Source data
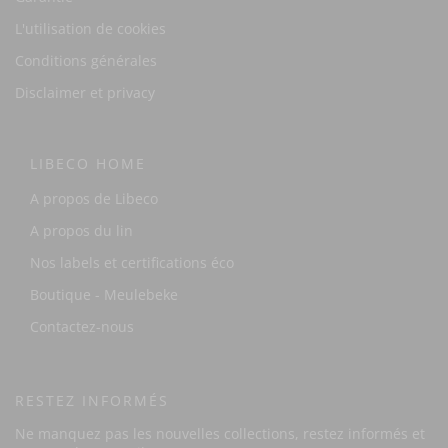
L'utilisation de cookies
Conditions générales
Disclaimer et privacy
LIBECO HOME
A propos de Libeco
A propos du lin
Nos labels et certifications éco
Boutique - Meulebeke
Contactez-nous
RESTEZ INFORMÉS
Ne manquez pas les nouvelles collections, restez informés et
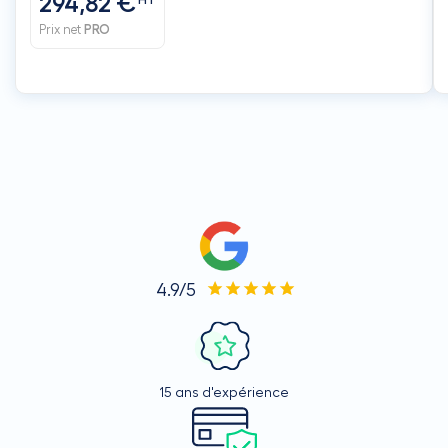
294,82 €
Prix net
PRO
4.9/5
15 ans d'expérience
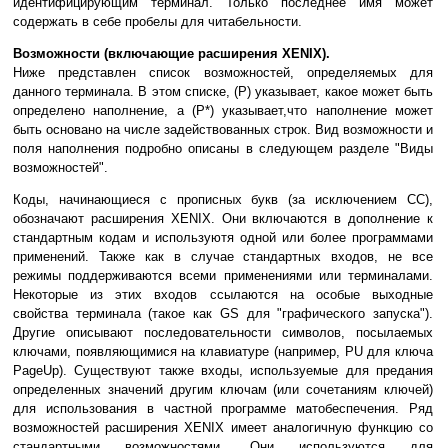
идентифицирующим терминал. Только последнее имя может
содержать в себе пробелы для читабельности.
Возможности (включающие расширения XENIX).
Ниже представлен список возможностей, определяемых для
данного терминала. В этом списке, (Р) указывает, какое может быть
определено наполнение, а (Р*) указывает,что наполнение может
быть основано на числе задействованных строк. Вид возможности и
поля наполнения подробно описаны в следующем разделе "Виды
возможностей".
Коды, начинающиеся с прописных букв (за исключением СС),
обозначают расширения XENIX. Они включаются в дополнение к
стандартным кодам и используютя одной или более программами
применений. Также как в случае стандартных входов, не все
режимы поддерживаются всеми применениями или терминалами.
Некоторые из этих входов ссылаются на особые выходные
свойства терминала (такое как GS для "графического запуска").
Другие описывают последовательности символов, посылаемых
ключами, появляющимися на клавиатуре (например, PU для ключа
PageUp). Существуют также входы, используемые для предания
определенных значений другим ключам (или сочетаниям ключей)
для использования в частной программе матобеспечения. Ряд
возможностей расширения XENIX имеет аналогичную функцию со
стандартными возможностями. Они используются для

> _EXERCISE DETAILS_: Reproduce the records from their first line through the line containing "15 ans d'expérience", changing "Contactez-nous" to "Écrivez-nous" and leaving all other text unchanged. Omit the pictures from the output.

> _ANSWER BELOW_:
L'utilisation de cookies
Conditions générales
Disclaimer et privacy
LIBECO HOME
A propos de Libeco
A propos du lin
Nos labels et certifications éco
Boutique - Meulebeke
Écrivez-nous
RESTEZ INFORMÉS
Ne manquez pas les nouvelles collections, restez informés et
294,82 €
Prix net
PRO
4.9/5
15 ans d'expérience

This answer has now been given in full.